Marking: 1 mark per error correctly identified; 1 mark per correct correction. Max 6 marks.
Q4 — Compare-and-contrast table
| Feature | Arrhenius | Brønsted-Lowry |
|---|---|---|
| Acid definition | Produces H⁺ in aqueous solution | Proton (H⁺) donor in any reaction |
| Base definition | Produces OH⁻ in aqueous solution | Proton (H⁺) acceptor in any reaction |
| Classify NH₃ | No — NH₃ has no OH⁻ | Yes — NH₃ accepts H⁺ from H₂O |
| HCl(g) + NH₃(g) → NH₄Cl(s) | No — no aqueous medium; cannot classify either reactant | Yes — HCl donates H⁺ to NH₃ in the gas phase |
| pH calculations for strong acids/bases | Yes — still valid and used | Same — also valid (both predict HCl produces H⁺ in water) |
Marking: 2 marks per row (1 per cell). Where a student writes “same” for row 5 and explains it, accept with explanation.

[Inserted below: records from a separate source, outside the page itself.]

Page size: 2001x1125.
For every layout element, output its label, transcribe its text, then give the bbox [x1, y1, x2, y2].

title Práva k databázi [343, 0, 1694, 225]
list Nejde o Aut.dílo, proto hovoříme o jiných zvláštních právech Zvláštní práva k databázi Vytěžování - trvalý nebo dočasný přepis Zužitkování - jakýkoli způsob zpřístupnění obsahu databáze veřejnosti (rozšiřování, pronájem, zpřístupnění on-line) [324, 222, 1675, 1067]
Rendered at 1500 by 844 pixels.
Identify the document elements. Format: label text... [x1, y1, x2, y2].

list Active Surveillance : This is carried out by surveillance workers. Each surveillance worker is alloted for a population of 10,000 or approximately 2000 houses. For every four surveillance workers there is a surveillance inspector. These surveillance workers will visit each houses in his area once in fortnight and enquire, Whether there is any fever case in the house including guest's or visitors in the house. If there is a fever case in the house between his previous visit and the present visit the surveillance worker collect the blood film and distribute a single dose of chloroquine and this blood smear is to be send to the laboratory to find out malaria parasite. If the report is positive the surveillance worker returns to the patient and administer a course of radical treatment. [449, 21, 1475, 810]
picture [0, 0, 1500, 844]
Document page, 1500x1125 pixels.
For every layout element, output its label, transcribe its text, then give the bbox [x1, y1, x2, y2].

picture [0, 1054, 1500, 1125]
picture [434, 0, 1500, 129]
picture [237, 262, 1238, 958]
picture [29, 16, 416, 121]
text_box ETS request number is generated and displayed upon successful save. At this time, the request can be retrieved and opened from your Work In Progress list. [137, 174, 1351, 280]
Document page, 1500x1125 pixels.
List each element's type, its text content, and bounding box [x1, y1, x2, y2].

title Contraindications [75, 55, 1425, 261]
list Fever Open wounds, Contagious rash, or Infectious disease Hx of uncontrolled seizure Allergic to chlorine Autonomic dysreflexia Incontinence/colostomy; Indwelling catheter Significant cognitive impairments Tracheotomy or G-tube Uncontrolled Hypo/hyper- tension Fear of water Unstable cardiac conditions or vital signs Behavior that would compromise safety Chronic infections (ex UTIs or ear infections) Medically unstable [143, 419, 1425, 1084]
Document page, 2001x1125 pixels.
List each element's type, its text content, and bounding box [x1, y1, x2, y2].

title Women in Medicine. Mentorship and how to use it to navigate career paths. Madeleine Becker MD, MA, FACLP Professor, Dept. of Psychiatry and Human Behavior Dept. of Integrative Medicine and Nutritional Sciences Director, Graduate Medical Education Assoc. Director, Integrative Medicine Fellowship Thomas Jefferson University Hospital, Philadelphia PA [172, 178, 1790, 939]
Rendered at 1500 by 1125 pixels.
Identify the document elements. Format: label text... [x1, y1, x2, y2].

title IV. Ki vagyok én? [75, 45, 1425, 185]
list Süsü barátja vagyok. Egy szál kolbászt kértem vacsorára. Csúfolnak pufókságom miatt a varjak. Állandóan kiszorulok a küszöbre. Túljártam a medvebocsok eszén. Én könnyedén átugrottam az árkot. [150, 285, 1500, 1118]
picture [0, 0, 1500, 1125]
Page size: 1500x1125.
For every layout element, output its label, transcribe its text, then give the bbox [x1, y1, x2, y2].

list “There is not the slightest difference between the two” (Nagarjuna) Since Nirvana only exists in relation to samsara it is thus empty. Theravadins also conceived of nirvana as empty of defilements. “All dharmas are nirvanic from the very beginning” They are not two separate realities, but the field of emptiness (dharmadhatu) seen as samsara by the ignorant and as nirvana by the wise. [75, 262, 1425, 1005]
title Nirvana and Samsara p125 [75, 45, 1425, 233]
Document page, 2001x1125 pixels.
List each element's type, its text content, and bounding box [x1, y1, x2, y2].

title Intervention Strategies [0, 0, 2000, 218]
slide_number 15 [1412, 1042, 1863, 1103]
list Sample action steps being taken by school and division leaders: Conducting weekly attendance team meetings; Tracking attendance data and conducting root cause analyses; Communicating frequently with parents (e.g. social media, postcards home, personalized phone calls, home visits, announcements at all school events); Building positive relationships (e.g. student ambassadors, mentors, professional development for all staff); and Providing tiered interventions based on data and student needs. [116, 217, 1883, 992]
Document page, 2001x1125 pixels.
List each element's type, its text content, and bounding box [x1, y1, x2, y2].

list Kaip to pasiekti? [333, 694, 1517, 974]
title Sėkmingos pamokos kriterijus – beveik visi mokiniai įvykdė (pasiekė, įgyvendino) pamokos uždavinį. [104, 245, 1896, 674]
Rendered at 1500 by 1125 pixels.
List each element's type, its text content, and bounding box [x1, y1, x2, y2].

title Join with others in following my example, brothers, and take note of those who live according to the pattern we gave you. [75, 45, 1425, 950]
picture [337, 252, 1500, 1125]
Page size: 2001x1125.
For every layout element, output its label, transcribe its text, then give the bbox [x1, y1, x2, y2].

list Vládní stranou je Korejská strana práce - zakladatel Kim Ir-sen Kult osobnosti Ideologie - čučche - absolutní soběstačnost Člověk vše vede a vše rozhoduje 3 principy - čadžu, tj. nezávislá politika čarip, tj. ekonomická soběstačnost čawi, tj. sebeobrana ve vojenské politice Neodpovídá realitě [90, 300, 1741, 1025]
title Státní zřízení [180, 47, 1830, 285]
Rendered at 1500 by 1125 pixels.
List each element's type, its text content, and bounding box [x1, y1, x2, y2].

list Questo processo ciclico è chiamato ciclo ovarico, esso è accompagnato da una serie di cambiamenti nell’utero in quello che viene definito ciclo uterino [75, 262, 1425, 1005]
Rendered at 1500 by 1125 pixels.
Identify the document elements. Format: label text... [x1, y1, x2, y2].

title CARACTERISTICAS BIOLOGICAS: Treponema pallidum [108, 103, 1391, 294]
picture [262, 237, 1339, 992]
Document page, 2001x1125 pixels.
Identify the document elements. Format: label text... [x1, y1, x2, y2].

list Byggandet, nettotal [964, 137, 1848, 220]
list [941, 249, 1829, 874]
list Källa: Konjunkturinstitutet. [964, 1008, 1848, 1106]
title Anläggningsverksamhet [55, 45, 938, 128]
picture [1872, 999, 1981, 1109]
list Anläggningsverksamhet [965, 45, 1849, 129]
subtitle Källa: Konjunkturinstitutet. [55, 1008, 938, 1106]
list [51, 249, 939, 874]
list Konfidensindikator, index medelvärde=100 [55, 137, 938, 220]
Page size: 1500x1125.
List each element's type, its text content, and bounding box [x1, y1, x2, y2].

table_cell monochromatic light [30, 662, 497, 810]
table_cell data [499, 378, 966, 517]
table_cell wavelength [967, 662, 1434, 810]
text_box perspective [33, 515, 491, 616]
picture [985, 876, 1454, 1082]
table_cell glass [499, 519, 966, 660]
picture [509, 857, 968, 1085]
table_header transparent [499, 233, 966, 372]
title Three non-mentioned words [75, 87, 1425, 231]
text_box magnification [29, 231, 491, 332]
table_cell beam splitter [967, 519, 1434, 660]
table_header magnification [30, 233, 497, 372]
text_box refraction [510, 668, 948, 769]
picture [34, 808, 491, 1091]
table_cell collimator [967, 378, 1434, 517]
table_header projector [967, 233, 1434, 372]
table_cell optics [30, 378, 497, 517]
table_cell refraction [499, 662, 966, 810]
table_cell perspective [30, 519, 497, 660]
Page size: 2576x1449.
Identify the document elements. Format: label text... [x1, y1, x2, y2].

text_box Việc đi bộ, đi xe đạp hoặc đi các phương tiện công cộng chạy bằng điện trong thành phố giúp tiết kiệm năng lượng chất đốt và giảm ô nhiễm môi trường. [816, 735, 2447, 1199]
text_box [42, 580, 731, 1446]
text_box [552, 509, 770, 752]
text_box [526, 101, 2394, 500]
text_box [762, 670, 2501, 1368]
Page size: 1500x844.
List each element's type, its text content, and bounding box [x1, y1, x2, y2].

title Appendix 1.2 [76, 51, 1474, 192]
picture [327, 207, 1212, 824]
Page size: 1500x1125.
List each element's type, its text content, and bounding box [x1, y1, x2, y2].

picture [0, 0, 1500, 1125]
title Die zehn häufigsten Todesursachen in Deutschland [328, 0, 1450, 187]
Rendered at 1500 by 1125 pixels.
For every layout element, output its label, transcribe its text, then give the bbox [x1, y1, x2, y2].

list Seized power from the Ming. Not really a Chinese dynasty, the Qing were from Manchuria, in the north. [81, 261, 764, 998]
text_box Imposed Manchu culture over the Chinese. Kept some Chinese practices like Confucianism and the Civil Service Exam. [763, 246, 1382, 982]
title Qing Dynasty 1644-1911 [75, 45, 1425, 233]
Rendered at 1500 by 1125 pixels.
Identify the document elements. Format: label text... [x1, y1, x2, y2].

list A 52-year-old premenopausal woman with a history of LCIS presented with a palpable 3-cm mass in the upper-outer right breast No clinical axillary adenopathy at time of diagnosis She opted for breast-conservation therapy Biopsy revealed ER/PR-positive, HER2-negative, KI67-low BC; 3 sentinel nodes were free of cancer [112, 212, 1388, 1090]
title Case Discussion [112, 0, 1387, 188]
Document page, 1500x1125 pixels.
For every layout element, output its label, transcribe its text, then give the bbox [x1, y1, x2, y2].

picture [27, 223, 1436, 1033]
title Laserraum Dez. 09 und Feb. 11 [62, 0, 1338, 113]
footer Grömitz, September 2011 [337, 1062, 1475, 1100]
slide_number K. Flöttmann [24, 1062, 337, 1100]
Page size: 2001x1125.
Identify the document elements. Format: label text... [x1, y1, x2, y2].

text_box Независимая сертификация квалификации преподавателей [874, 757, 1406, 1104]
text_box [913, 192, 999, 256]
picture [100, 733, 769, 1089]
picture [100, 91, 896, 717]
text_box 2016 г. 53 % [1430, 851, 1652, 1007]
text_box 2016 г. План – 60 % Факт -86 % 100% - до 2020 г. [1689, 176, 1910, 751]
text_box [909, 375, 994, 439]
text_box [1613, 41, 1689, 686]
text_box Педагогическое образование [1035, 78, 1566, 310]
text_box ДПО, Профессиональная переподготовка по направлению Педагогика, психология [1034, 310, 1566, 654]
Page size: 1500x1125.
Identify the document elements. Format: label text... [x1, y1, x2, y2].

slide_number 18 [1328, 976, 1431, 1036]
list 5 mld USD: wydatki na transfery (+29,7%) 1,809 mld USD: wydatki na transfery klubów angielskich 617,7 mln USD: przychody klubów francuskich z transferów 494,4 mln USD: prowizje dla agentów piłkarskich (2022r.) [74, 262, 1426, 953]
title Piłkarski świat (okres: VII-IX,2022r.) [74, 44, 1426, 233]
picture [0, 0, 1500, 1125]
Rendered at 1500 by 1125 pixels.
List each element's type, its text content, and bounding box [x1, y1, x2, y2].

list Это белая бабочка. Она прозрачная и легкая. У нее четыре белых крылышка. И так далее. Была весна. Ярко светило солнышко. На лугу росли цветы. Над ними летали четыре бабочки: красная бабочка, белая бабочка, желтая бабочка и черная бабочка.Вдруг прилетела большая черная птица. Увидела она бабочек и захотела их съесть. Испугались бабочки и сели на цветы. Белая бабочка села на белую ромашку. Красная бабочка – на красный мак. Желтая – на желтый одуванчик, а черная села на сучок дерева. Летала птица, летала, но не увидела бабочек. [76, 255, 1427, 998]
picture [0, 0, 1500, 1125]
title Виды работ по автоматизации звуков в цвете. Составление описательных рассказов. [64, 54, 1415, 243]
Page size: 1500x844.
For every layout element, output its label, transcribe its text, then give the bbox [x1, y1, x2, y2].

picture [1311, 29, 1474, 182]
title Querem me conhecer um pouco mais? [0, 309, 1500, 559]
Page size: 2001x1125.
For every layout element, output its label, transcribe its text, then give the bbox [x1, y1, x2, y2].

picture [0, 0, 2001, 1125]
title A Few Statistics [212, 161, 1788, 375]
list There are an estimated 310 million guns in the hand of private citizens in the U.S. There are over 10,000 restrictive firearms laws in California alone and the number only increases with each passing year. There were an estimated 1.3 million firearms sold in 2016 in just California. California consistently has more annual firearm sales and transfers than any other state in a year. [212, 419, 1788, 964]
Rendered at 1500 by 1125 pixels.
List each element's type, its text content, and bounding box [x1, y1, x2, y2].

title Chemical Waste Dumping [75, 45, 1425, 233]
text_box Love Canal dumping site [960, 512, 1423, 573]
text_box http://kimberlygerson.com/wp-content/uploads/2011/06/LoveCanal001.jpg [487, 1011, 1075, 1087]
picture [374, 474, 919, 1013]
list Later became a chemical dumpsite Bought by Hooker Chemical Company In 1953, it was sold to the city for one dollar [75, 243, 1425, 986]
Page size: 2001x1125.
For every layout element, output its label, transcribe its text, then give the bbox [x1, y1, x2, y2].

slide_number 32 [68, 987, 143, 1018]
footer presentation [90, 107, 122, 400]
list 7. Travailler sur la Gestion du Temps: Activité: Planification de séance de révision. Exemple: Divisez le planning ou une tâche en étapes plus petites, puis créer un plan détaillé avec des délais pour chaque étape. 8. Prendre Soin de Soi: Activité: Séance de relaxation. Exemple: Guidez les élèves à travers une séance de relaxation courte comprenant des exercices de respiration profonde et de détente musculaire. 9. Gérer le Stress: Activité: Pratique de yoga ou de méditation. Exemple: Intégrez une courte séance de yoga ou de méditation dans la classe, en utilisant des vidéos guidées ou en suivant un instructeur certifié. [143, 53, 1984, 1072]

Q5 — Predict and justify (NH₃ + H₂SO₄)
The student’s claim is incorrect (1 mark). Under the Brønsted-Lowry model, an acid-base reaction requires only a proton transfer — no aqueous medium or water is required (1 mark). In this reaction, H₂SO₄ is the Brønsted-Lowry acid (it donates two H⁺ ions) and NH₃ is the Brønsted-Lowry base (it accepts H⁺ via its nitrogen lone pair, forming NH₄⁺) (1 mark for each acid/base identification, max 2 marks). The gas-phase reaction HCl(g) + NH₃(g) → NH₄Cl(s) demonstrates the same principle: proton transfer without water is still a valid Brønsted-Lowry acid-base reaction. Arrhenius cannot describe this reaction because no aqueous medium is involved (1 additional mark for contrast with Arrhenius).
Marking: 4 marks total — 1 for identifying the claim as incorrect; 1 for invoking B-L model (no water needed); 1 for correctly identifying acid and base (accept combined); 1 for equation or named proton transfer mechanism.